◆ EXERCISE PASSAGE ◆

----------

Moments later, all Towson students received an email that informed us of spring break starting early. This email was the first in a long string of emails that were to come over the next few weeks. Students were told to stay home for the rest of the semester.
During virtual school, I always had some lengthy discussion board or weekly quiz to occupy my time. Once school ended, the days started to blend together. I no longer had assignments filling my days, and I had no routine to keep me flowing. After a few weeks, I realized I needed to stop slouching and get myself in gear. I created a daily routine for myself that consisted of showering, eating, taking the occasional walk and more. The main part of this routine that kept me sane over the coming months was binge watching television shows and movies.
Watching these shows was the first thing I did when I woke up and the last thing I did while falling asleep. Scrolling through Netflix, Hulu, Disney+, HBO Max and so many more overpriced streaming services, I constantly found my days filled with a multitude of characters and storylines.

----------

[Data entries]
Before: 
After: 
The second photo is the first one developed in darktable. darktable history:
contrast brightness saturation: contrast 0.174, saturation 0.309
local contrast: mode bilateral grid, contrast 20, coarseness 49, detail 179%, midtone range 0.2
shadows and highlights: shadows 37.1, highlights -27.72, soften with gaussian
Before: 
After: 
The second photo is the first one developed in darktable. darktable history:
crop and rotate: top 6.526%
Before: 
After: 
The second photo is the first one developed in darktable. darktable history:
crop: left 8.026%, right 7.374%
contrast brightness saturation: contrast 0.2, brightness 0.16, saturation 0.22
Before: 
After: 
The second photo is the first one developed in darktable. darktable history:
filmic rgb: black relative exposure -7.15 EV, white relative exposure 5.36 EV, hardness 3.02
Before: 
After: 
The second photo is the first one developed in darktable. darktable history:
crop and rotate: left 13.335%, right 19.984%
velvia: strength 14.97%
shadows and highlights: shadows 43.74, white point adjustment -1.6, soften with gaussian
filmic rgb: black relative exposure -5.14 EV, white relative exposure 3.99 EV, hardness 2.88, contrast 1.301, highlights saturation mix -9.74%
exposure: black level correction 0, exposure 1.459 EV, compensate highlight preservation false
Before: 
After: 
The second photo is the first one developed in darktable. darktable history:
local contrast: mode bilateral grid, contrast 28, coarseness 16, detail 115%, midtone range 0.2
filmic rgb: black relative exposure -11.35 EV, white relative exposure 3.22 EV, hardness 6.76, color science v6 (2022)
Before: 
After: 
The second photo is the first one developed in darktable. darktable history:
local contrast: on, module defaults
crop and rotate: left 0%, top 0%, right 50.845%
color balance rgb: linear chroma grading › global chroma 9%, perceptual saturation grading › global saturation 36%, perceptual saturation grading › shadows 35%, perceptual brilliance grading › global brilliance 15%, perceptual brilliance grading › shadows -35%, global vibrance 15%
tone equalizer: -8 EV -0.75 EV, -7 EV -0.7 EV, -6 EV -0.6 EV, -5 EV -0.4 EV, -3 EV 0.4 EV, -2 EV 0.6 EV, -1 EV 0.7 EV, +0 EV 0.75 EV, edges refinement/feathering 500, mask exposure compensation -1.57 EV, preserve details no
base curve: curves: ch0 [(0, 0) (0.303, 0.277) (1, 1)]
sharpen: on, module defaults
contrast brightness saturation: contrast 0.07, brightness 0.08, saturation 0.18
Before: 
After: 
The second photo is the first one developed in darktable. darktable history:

----------

◆ PROMPT ◆
Reproduce the passage about staying home from Towson word for word, from "During virtual school, I" to "shows and movies.". The entries stand apart from the text and have no connection to it.

◆ RESPONSE TO THIS TASK ◆
During virtual school, I always had some lengthy discussion board or weekly quiz to occupy my time. Once school ended, the days started to blend together. I no longer had assignments filling my days, and I had no routine to keep me flowing. After a few weeks, I realized I needed to stop slouching and get myself in gear. I created a daily routine for myself that consisted of showering, eating, taking the occasional walk and more. The main part of this routine that kept me sane over the coming months was binge watching television shows and movies.